◆ Requirement: Leave out the pictures and repeat every record exactly.

◆ Record extracts:
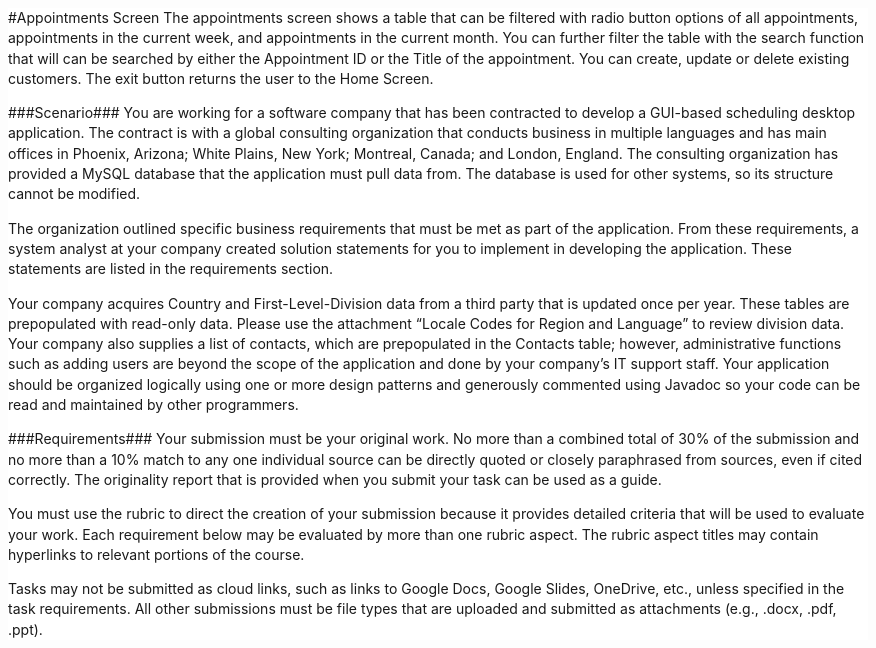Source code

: #Appointments Screen
The appointments screen shows a table that can be filtered with radio button options of all appointments, appointments
in the current week, and appointments in the current month. You can further filter the table with the search function
that will can be searched by either the Appointment ID or the Title of the appointment. You can create, update or delete
existing customers. The exit button returns the user to the Home Screen.

###Scenario###
You are working for a software company that has been contracted to develop a GUI-based scheduling desktop application.
The contract is with a global consulting organization that conducts business in multiple languages and has main offices
in Phoenix, Arizona; White Plains, New York; Montreal, Canada; and London, England. The consulting organization has
provided a MySQL database that the application must pull data from. The database is used for other systems, so its
structure cannot be modified.

The organization outlined specific business requirements that must be met as part of the application. From these
requirements, a system analyst at your company created solution statements for you to implement in developing the
application. These statements are listed in the requirements section.

Your company acquires Country and First-Level-Division data from a third party that is updated once per year.
These tables are prepopulated with read-only data. Please use the attachment “Locale Codes for Region and Language” to
review division data. Your company also supplies a list of contacts, which are prepopulated in the Contacts table;
however, administrative functions such as adding users are beyond the scope of the application and done by your company’s
IT support staff. Your application should be organized logically using one or more design patterns and generously
commented using Javadoc so your code can be read and maintained by other programmers.

###Requirements###
Your submission must be your original work. No more than a combined total of 30% of the submission and no more than a
10% match to any one individual source can be directly quoted or closely paraphrased from sources, even if cited
correctly. The originality report that is provided when you submit your task can be used as a guide.

You must use the rubric to direct the creation of your submission because it provides detailed criteria that will be
used to evaluate your work. Each requirement below may be evaluated by more than one rubric aspect. The rubric aspect
titles may contain hyperlinks to relevant portions of the course.

Tasks may not be submitted as cloud links, such as links to Google Docs, Google Slides, OneDrive, etc., unless specified
in the task requirements. All other submissions must be file types that are uploaded and submitted as attachments (e.g.,
.docx, .pdf, .ppt).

◆ Output for this task:
Source code

: #Appointments Screen
The appointments screen shows a table that can be filtered with radio button options of all appointments, appointments
in the current week, and appointments in the current month. You can further filter the table with the search function
that will can be searched by either the Appointment ID or the Title of the appointment. You can create, update or delete
existing customers. The exit button returns the user to the Home Screen.

###Scenario###
You are working for a software company that has been contracted to develop a GUI-based scheduling desktop application.
The contract is with a global consulting organization that conducts business in multiple languages and has main offices
in Phoenix, Arizona; White Plains, New York; Montreal, Canada; and London, England. The consulting organization has
provided a MySQL database that the application must pull data from. The database is used for other systems, so its
structure cannot be modified.

The organization outlined specific business requirements that must be met as part of the application. From these
requirements, a system analyst at your company created solution statements for you to implement in developing the
application. These statements are listed in the requirements section.

Your company acquires Country and First-Level-Division data from a third party that is updated once per year.
These tables are prepopulated with read-only data. Please use the attachment “Locale Codes for Region and Language” to
review division data. Your company also supplies a list of contacts, which are prepopulated in the Contacts table;
however, administrative functions such as adding users are beyond the scope of the application and done by your company’s
IT support staff. Your application should be organized logically using one or more design patterns and generously
commented using Javadoc so your code can be read and maintained by other programmers.

###Requirements###
Your submission must be your original work. No more than a combined total of 30% of the submission and no more than a
10% match to any one individual source can be directly quoted or closely paraphrased from sources, even if cited
correctly. The originality report that is provided when you submit your task can be used as a guide.

You must use the rubric to direct the creation of your submission because it provides detailed criteria that will be
used to evaluate your work. Each requirement below may be evaluated by more than one rubric aspect. The rubric aspect
titles may contain hyperlinks to relevant portions of the course.

Tasks may not be submitted as cloud links, such as links to Google Docs, Google Slides, OneDrive, etc., unless specified
in the task requirements. All other submissions must be file types that are uploaded and submitted as attachments (e.g.,
.docx, .pdf, .ppt).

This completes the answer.